Extrait source:
Pisistrate n’avait point aboli la dernière constitution, seulement rien ne se faisait, élection, loi ou entreprise quelconque, que par son influence et sous sa direction. A voir les apparences, Athènes était une république ; en réalité, elle avait un maître, mais un maître populaire. Cependant, il maintint sévèrement les lois qui regardaient la police et obligeaient au travail. Il rendit générale lune disposition de Solon en faveur des soldats mutilés à la guerre : tout citoyen estropié ou infirme reçut une obole par jour (15 centimes). Pour conserver sa popularité, il fit des distributions aux pauvres et ouvrit ses jardins au peuple. Anciennement, à la fête des grandes Panathénées, il n’y avait que des courses équestres, et les riches seuls y prenaient part ; il y institua des exercices gymnastiques où le plus pauvre put disputer la couronne. Ses libéralités étaient intelligentes : pour empêcher la formation d’un prolétariat urbain, cette plaie des grandes villes, il renvoyait les indigents aux travaux des champs, et les mettait à même de se tirer des premiers embarras, en leur donnant du bétail et de la semence.

Il était difficile d’exécuter tant de travaux et de réformes sans que le poids des dépenses publiques s’aggravât : Pisistrate fut obligé d’établir une dîme sur les produits de la terre. On raconte que, voyant un jour un campagnard qui poussait péniblement sa charrue sur le flanc de l’Hymette, il lui demanda ce que lui rapportait son champ : Bien du mal, répondit le laboureur, mais Pisistrate s’en moque, pourvu qu’il ait sa part des revenus. Le tyran se mit à rire et fit dégrever le pauvre homme. Il mourut en 527, assez maître du pouvoir pour le transmettre à ses fils.

Ainsi la tyrannie devenait héréditaire. Athènes avait déjà parcouru toute la série des transformations politiques dont Aristote expose la théorie et qu’il montre suivie régulièrement dans presque tous les États de l’antiquité : royauté héroïque, aristocratie, oligarchie, démocratie, tyrannie. Tandis que la lente et cauteleuse Lacédémone s’arrêtait au premier pas, entre la royauté héroïque et l’aristocratie, l’impatiente et mobile Athènes courait d’une extrémité à l’autre, essayait toutes les formes de gouvernement et arrivait, au dernier période de cette longue évolution, à la tyrannie. Elle allait bientôt en sortir glorieusement pour pratiquer le vrai gouvernement républicain et démocratique.

Consigne A:
Reproduisez sous forme de tableau Markdown les lignes des entrées, du début jusqu'à la ligne contenant "Iniciar contenedor de" incluse, en omettant les lignes vides. Utilisez deux colonnes, « N° » pour le numéro de rang et « Ligne » pour le texte.
Consigne B:
Écrivez la suite de l'extrait sur Pisistrate et Athènes, en enchaînant après sa dernière phrase.

(Enregistrements issus d'un jeu de données)
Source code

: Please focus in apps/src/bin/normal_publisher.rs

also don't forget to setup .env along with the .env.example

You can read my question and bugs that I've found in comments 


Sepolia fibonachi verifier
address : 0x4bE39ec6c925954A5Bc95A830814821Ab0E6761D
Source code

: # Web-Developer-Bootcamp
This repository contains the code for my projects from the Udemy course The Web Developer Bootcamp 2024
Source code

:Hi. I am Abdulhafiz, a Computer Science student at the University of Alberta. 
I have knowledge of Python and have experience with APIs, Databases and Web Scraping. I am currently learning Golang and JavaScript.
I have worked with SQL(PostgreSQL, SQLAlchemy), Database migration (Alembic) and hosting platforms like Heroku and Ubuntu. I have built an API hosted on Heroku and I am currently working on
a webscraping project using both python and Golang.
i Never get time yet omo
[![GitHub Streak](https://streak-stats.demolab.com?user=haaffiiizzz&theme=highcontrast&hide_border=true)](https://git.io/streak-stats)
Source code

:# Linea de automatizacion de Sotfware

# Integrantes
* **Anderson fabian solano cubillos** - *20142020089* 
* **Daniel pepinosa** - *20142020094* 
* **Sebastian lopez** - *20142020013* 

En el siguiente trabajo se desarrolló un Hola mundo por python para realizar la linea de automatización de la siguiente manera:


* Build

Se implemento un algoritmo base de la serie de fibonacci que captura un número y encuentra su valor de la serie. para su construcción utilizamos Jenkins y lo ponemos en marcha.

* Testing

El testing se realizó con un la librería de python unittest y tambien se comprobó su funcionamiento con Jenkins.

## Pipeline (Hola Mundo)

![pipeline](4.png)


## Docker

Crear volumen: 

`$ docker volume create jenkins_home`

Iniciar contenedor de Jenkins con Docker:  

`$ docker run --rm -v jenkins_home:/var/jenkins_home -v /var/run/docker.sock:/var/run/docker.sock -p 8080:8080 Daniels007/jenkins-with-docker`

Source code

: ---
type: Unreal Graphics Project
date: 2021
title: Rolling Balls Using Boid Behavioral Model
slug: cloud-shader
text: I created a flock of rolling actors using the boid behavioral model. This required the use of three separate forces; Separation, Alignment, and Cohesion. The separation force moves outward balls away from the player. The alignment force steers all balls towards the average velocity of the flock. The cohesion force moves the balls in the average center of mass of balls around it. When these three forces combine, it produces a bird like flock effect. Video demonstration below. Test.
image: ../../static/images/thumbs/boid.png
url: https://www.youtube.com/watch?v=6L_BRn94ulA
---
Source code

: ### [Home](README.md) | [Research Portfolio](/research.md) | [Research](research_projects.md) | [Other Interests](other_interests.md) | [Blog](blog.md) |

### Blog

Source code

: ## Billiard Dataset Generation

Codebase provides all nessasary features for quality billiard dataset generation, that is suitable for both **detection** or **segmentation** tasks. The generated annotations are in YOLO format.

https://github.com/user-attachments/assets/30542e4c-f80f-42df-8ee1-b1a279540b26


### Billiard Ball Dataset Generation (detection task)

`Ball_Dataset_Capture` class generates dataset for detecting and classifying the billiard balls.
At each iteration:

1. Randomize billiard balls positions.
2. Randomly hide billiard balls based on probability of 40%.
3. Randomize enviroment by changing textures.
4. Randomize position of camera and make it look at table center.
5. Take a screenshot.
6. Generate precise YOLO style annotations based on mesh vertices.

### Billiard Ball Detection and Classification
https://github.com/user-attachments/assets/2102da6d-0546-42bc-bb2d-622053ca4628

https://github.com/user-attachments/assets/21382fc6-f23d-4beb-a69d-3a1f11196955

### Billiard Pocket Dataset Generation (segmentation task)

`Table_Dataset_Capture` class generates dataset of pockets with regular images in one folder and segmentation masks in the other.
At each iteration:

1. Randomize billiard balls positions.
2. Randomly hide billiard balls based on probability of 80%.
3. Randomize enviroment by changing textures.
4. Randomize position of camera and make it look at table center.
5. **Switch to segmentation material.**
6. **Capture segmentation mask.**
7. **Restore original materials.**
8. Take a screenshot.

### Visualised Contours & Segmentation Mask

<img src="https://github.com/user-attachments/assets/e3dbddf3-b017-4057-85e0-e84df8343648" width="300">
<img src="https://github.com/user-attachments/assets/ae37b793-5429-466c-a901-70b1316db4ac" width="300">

Réponse finale A:
| N° | Ligne |
|---|---|
| 1 | Source code |
| 2 | : Please focus in apps/src/bin/normal_publisher.rs |
| 3 | also don't forget to setup .env along with the .env.example |
| 4 | You can read my question and bugs that I've found in comments  |
| 5 | Sepolia fibonachi verifier |
| 6 | address : 0x4bE39ec6c925954A5Bc95A830814821Ab0E6761D |
| 7 | Source code |
| 8 | : # Web-Developer-Bootcamp |
| 9 | This repository contains the code for my projects from the Udemy course The Web Developer Bootcamp 2024 |
| 10 | Source code |
| 11 | :Hi. I am Abdulhafiz, a Computer Science student at the University of Alberta.  |
| 12 | I have knowledge of Python and have experience with APIs, Databases and Web Scraping. I am currently learning Golang and JavaScript. |
| 13 | I have worked with SQL(PostgreSQL, SQLAlchemy), Database migration (Alembic) and hosting platforms like Heroku and Ubuntu. I have built an API hosted on Heroku and I am currently working on |
| 14 | a webscraping project using both python and Golang. |
| 15 | i Never get time yet omo |
| 16 | [![GitHub Streak](https://streak-stats.demolab.com?user=haaffiiizzz&theme=highcontrast&hide_border=true)](https://git.io/streak-stats) |
| 17 | Source code |
| 18 | :# Linea de automatizacion de Sotfware |
| 19 | # Integrantes |
| 20 | * **Anderson fabian solano cubillos** - *20142020089*  |
| 21 | * **Daniel pepinosa** - *20142020094*  |
| 22 | * **Sebastian lopez** - *20142020013*  |
| 23 | En el siguiente trabajo se desarrolló un Hola mundo por python para realizar la linea de automatización de la siguiente manera: |
| 24 | * Build |
| 25 | Se implemento un algoritmo base de la serie de fibonacci que captura un número y encuentra su valor de la serie. para su construcción utilizamos Jenkins y lo ponemos en marcha. |
| 26 | * Testing |
| 27 | El testing se realizó con un la librería de python unittest y tambien se comprobó su funcionamiento con Jenkins. |
| 28 | ## Pipeline (Hola Mundo) |
| 29 | ![pipeline](4.png) |
| 30 | ## Docker |
| 31 | Crear volumen:  |
| 32 | `$ docker volume create jenkins_home` |
| 33 | Iniciar contenedor de Jenkins con Docker:   |

Réponse finale B:
 

II. Les Pisistratides (527-510)

Pisistrate avait laissé trois fils, Hippias, Hipparque et Thessalos, tous trois amis des lettres, mais, parce qu’ils avaient été élevés au sein de la puissance, moins prudents et moins réservés que leur père. Hippias, en qualité d’aîné, était regardé comme le souverain ; l’union cependant régnait entre eut, au point que Hipparque semblait associé au pouvoir. Thucydide, qui peut-être les ménage étant de leur maison, dit : Ces tyrans affectèrent longtemps la sagesse et la vertu ; contents de lever sur les Athéniens le vingtième des revenus, ils embellissaient la ville, soutenaient la guerre, et faisaient, dans les fêtes, les frais des sacrifices. La république, dans tout le reste, jouissait de ses droits, et la famille de Pisistrate avait seulement l’attention de placer quelques-uns des siens dans les charges (Liv. IV, c. LIV). Ainsi, un fils d’Hippias fut archonte. Ami des arts, comme son aïeul dont il portait le nom, il éleva sur l’Agora un autel aux Douze grands dieux et, dans le temenos d’Apollon, ou enceinte consacrée à ce dieu, un autre autel dont on vient de retrouver la dédicace sur les bords de l’Ilissos.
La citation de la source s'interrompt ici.